Il est vrai que M. Burkhalter se trouve dans une situation inédite. Il est rare que la Suisse soit en charge de la présidence d’une organisation internationale, qui plus est susceptible de devoir agir dans le concret... et en temps de crise. Or l’OSCE a un rôle d’intermédiaire à jouer dans le cadre de la crise russo-ukrainienne ; c’est d’ailleurs son mandat. M. Burkhalter outrepasse-t-il dès lors sa mission ? Trahit-il la neutralité suisse en s’impliquant dans la recherche d’une éventuelle solution ou, symétriquement, en se mêlant aux sanctions internationales ?

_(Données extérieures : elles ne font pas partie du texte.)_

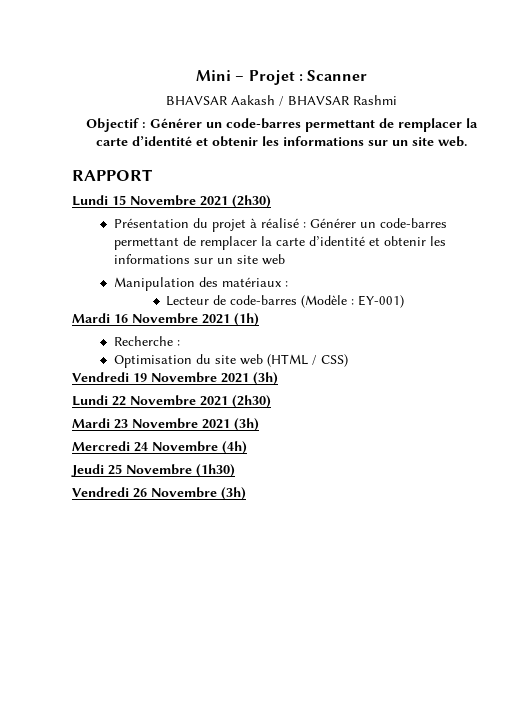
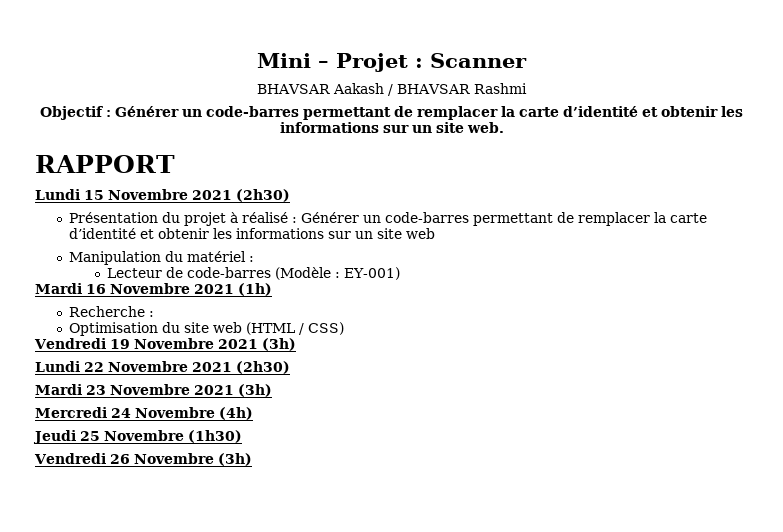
[198,277,282,287] des matériaux -> [164,251,246,262] du matériel

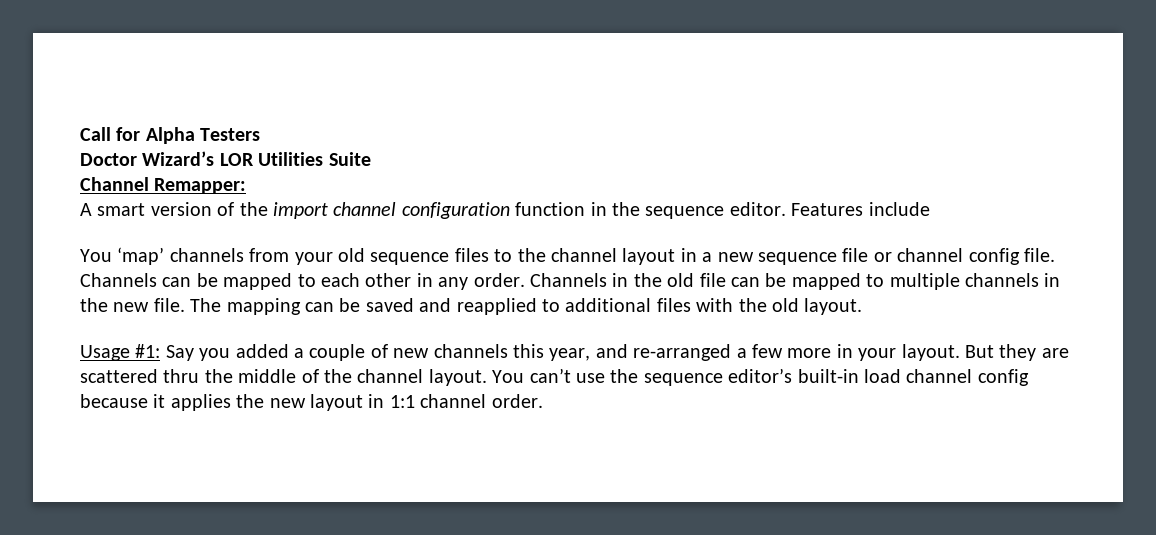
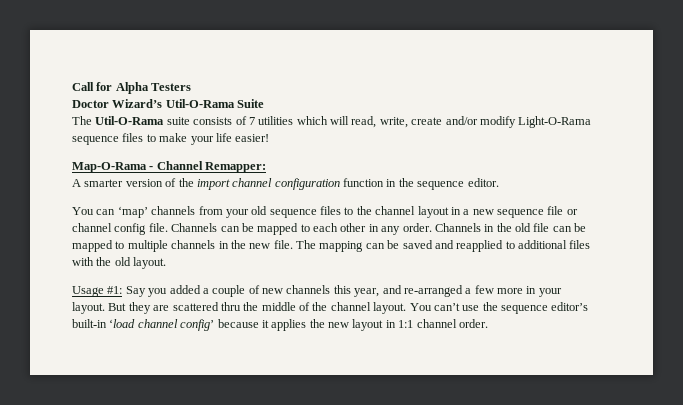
[219,152,324,166] LOR Utilities -> [165,99,235,108] Util-O-Rama
(371, 159) none -> [72,116,592,128] [72,133,270,145] [72,162,154,173] The Util-O-Rama suite consists of 7 utilities which will read, write, create and/or modify Light-O-Rama sequence files to make your life easier! // Map-O-Rama -
[97,203,146,216] smart -> [84,179,124,187] smarter
[791,202,930,216] [80,249,112,262] Features include // You -> [72,207,116,215] // You can
[863,369,1029,386] load channel config -> [109,319,215,331] ‘load channel config’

M. Burkhalter ne fait qu’user de la marge de manœuvre que lui offre un concept de neutralité bien compris : un concept qui n’est jamais figé mais qui, comme la vie politique suisse elle-même, permet une adaptation constante à une réalité interne ou mondiale forcément mouvante. L’exercice n’est pas aisé, et il ne l’a jamais été. Mais c’est aussi ce qui fait la force de la Suisse. M. Burkhalter l’a compris.

Olivier Meuwly, 30 mars 2014

2 commentaires

  1. Posté par Antonio Giovanni le

    Pendant que la Turquie censure et réprime, Bruxelles lui offre 4 (quatre) milliards d’euros pour faciliter son entrée ! Et ces euros là ne sont utilisés par Erdogan que pour appâter et acheter la complicité des républiques turcophones d’Asie afin de créer un grande Turquie, qui pourrait se mesurer à l’Europe et à Poutine ! Le rêve musulman de Nasser réalisé en Asie ! Voilà où vont vos impôts chers petits Européens : ils servent à faciliter les relations personnelles des gars de la Commission partout dans le monde ; ils ne servent nullement les intérêts des nations européennes..

  2. Posté par Michel de Rougemont le

    Dès que l’on expose une préférence partisane dans un conflit on abandonne le terrain de la neutralité et on s’empêche de pouvoir jouer un rôle de médiation,. Il reste possible de participer à des négociations mais cela exige une position de force qu’un pays comme la Suisse n’a pas.

    Il ne peut y avoir de neutralité “à géométrie variable” car ce sont les parties (Ukrainiens, Russie, UE, USA) qui jugent de la neutralité d’un tiers (Suisse) et non celui qui prétend l’exercer; et pour eux elle est ou elle n’est pas, et une fois qu’elle ne l’a pas été elle ne l’est plus jamais.
    C’est pourquoi la prise de position du Conseil fédéral de la semaine passée reste ambigüe et regrettable: on ne sanctionne pas mais on pourrait le faire, sous la contrainte ou en toute liberté cela n’est pas dit.

    Si la Suisse remet à plus tard la célébration des 200 ans d’amitié helvético-russe et si elle interrompt les négociations d’un traité de libre échange avec la Russie pourra-t-on prétendre agir en toute neutralité ? Et si elle le fait quand-même ? C’est un vrai dilemme.
    La seule possibilité qu’a la Suisse de se dépasser et d’avoir un rôle à jouer dans le monde est de rester crédible pour héberger des institutions comme la Croix-Rouge ou de présider et participer activement aux travaux de l’OSCE.
    S’il s’avérait que sa géométrie diplomatique est par trop variable elle perdra cette distinction stratégique et se reléguera dans l’insignifiance.